[[ Passage, beginning ]]

Freelance illustrator Nguyễn Vũ Xuân Lan, creator of the COVID-19 Vaccination Diary, a series of paintings that has recently gone viral. Photos courtesy of the artist
By Lương Thu Hương
A series of paintings depicting the experience of a young freelance illustrator receiving the coronavirus vaccine has recently gone viral on Vietnamese social media.
Only one day after being posted on her Nguyễn Vũ Xuân Lan’s Facebook page, the series Nhật Ký Đi Tiêm (COVID-19 Vaccination Diary) received over 5,000 likes and nearly 1,000 shares.
It has also been shared on the Facebook of UNICEF Việt Nam where it garnered over 79,000 likes after just two days.
COVID-19 Vaccination Diary is effectively a short comic book including 18 paintings. Each sketch details the process of a girl, presumably the painter herself, as she goes through the various stages of the inoculation, from registering and being notified via text message of the time and place of injection, through to being screened and injected, and finally being consulted on how to rest and stay healthy at home after the jab.
The picture diary is a string of cute drawings accompanied by simple but humorous dialogue.
Nguyễn Vũ Xuân Lan came up with the idea of the COVID-19 Vaccination Diary after returning home from being vaccinated on July 30.
“Before that, I used to feel doubts about the vaccination due to much conflicting information related to it, about anaphylaxis or the huge crowds waiting for injections in the hospital,” Lan said.
“However, my experience was surprisingly smooth and pleasant. Feeling safe and happy back home, I wanted to share this first-hand experience so that everyone can better understand the vaccination process and be less bewildered. I also hope that it would partly encourage others to get the injections.”
The 32-year-old freelance illustrator said that she finished the picture diary within four days of getting the injection.
“I started to have a fever while drawing so I had to take a day off. When my fever came down and I regained my composure, I continued to draw,” she said.
COVID-19 Vaccination Diary aims to record a life memory of the painter, but on receiving a vast array of positive comments, she realised that it has done much more.
“My series of paintings has offered a more positive view of the vaccination and answered a few frequently asked questions, so I feel like I have been contributing a small part to the fight against the pandemic,” she said.

[[ Passage, end ]]
[[ Given records, beginning ]]

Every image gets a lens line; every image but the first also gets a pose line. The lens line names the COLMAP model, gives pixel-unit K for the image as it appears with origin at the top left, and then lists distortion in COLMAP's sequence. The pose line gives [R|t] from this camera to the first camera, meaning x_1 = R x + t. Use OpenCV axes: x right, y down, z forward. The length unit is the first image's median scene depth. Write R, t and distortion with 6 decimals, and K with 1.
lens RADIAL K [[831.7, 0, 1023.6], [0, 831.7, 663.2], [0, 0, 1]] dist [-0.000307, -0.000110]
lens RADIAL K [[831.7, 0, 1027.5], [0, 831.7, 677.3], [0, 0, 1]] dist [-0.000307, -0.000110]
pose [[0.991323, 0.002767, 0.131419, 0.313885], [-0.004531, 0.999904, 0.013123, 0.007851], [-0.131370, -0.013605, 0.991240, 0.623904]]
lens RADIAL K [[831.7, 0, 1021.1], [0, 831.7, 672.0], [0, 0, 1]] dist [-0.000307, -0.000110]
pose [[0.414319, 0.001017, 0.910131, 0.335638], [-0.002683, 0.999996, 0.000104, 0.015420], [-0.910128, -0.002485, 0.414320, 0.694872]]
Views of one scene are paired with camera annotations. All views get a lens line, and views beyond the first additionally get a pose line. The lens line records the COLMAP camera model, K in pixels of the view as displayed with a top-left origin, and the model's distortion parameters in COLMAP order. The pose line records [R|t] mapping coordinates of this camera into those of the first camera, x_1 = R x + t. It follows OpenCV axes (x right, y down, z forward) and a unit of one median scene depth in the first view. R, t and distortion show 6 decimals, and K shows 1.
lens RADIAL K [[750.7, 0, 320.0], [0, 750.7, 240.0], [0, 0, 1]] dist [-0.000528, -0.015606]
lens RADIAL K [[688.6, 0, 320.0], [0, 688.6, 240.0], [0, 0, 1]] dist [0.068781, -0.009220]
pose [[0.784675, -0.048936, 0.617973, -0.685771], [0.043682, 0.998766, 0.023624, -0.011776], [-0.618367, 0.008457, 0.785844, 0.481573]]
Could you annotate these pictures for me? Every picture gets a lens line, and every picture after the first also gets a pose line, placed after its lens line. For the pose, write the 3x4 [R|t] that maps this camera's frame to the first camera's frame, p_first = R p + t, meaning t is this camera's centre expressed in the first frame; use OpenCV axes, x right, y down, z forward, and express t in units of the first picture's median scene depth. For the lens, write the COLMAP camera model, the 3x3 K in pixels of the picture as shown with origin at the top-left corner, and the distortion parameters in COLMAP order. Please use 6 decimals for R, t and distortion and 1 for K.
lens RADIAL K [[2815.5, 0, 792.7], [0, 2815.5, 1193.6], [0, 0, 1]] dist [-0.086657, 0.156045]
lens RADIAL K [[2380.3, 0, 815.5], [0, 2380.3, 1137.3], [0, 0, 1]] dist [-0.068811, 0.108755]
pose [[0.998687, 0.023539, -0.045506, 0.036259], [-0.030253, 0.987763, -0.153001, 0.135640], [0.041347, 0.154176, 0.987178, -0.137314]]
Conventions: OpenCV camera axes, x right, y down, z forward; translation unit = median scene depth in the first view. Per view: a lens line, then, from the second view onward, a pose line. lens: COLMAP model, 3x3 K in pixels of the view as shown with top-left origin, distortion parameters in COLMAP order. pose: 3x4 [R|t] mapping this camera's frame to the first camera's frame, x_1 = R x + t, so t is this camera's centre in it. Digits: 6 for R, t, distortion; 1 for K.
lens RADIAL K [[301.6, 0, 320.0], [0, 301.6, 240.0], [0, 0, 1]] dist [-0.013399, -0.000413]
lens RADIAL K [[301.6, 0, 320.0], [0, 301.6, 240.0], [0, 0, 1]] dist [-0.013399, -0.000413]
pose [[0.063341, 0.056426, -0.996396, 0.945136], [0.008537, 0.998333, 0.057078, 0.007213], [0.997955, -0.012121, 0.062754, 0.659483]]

[[ Given records, end ]]

Exercise requirements:
#1 Copy everything from "COVID-19 Vaccination Diary is" down to "after the jab." in the article on the vaccination diary, replacing "comic book" with "picture book".
#2 According to the article on the vaccination diary, on what date did Nguyễn Vũ Xuân Lan receive her vaccination?
Rely on the article alone.

Results for the exercise:
#1
COVID-19 Vaccination Diary is effectively a short picture book including 18 paintings. Each sketch details the process of a girl, presumably the painter herself, as she goes through the various stages of the inoculation, from registering and being notified via text message of the time and place of injection, through to being screened and injected, and finally being consulted on how to rest and stay healthy at home after the jab.

#2 July 30